LLM is Not All You Need: A Systematic Evaluation of ML vs. Foundation Models for text and image based Medical Classification

The combination of multimodal Vision-Language Models (VLMs) and Large Language Models (LLMs) opens up new possibilities for medical classification. This work offers a rigorous, unified benchmark by using four publicly available datasets covering text and image modalities (binary and multiclass complexity) that contrasts traditional Machine Learning (ML) with contemporary transformer-based techniques. We evaluated three model classes for each task: Classical ML (LR, LightGBM, ResNet-50), Prompt-Based LLMs/VLMs (Gemini 2.5), and Fine-Tuned PEFT Models (LoRA-adapted Gemma3 variants). All experiments used consistent data splits and aligned metrics. According to our results, traditional machine learning (ML) models set a high standard by consistently achieving the best overall performance across most medical categorization tasks.
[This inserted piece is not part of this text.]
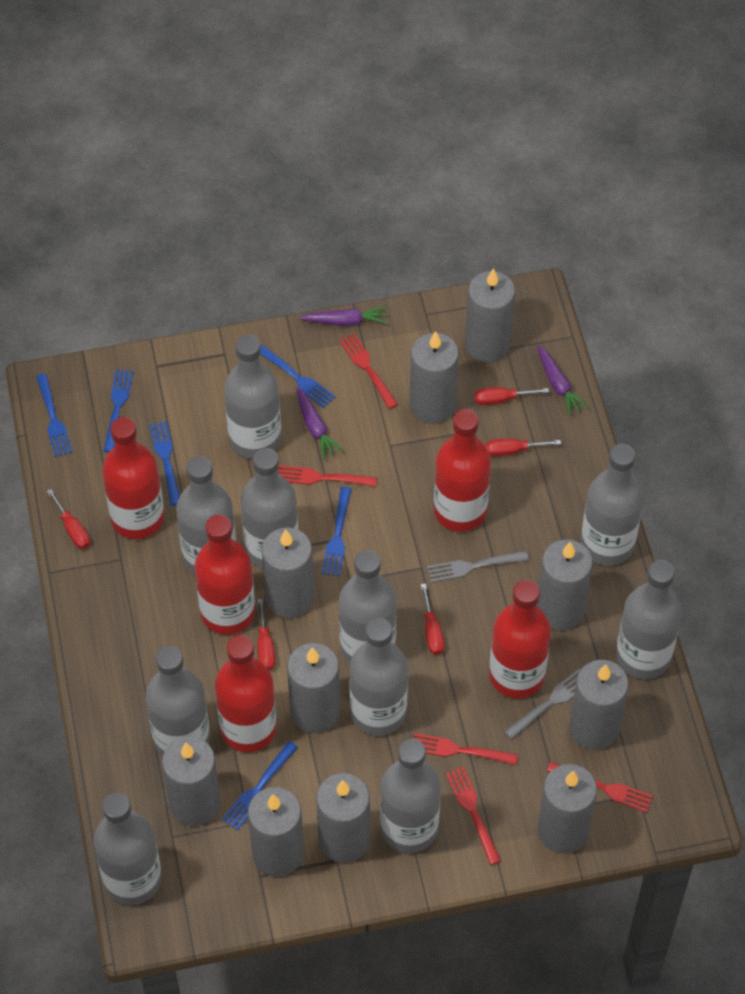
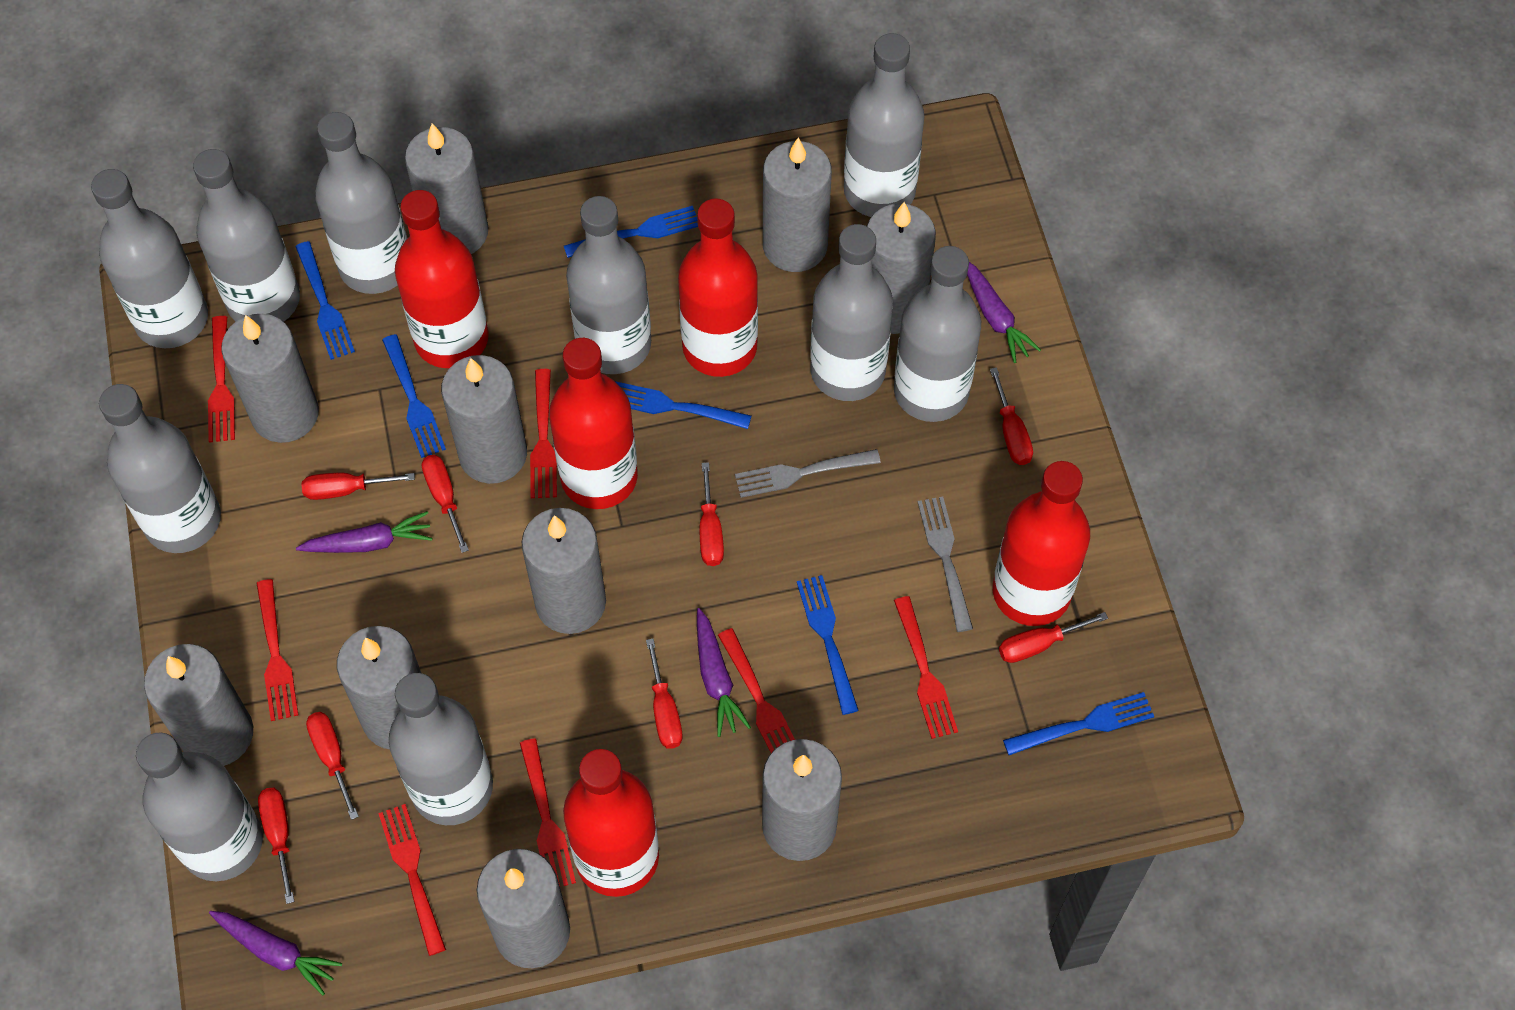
purple carrot: 3 -> 4
red fork: 5 -> 7
red screwdriver: 5 -> 8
This was especially true for structured text-based datasets, where the classical models performed exceptionally well. In stark contrast, the LoRA-tuned Gemma variants consistently showed the worst performance across all text and image experiments, failing to generalize from the minimal fine-tuning provided. However, the zero-shot LLM/VLM pipelines (Gemini 2.5) had mixed results; they performed poorly on text-based tasks, but demonstrated competitive performance on the multiclass image task, matching the classical ResNet-50 baseline. These results demonstrate that in many medical categorization scenarios, established machine learning models continue to be the most reliable option. The experiment suggests that foundation models are not universally superior and that the effectiveness of Parameter-Efficient Fine-Tuning (PEFT) is highly dependent on the adaptation strategy, as minimal fine-tuning proved detrimental in this study.

翻译：多模态视觉-语言模型（VLMs）与大型语言模型（LLMs）的结合为医学分类任务开辟了新的可能性。本研究通过使用四个公开可用的涵盖文本与图像模态（包含二分类与多分类复杂度）的数据集，构建了一个严谨、统一的基准，以对比传统机器学习（ML）与基于Transformer的当代技术。我们针对每项任务评估了三类模型：经典机器学习模型（逻辑回归、LightGBM、ResNet-50）、基于提示的LLMs/VLMs（Gemini 2.5）以及经微调的参数高效微调模型（采用LoRA适配的Gemma3变体）。所有实验均采用一致的数据划分与对齐的评估指标。根据我们的结果，传统机器学习模型在大多数医学分类任务中持续取得了最佳的整体性能，设定了很高的基准。这在基于结构化文本的数据集上尤为明显，经典模型表现异常出色。与此形成鲜明对比的是，经LoRA微调的Gemma变体在所有文本与图像实验中均表现最差，未能从提供的极少量微调中实现泛化。然而，零样本LLM/VLM流程（Gemini 2.5）的结果则好坏参半：它们在基于文本的任务上表现不佳，但在多分类图像任务上展现了有竞争力的性能，与经典的ResNet-50基线模型相当。这些结果表明，在许多医学分类场景中，成熟的机器学习模型仍然是最可靠的选择。本实验表明基础模型并非普遍优越，且参数高效微调（PEFT）的有效性高度依赖于适配策略，因为本研究中极少的微调反而产生了负面影响。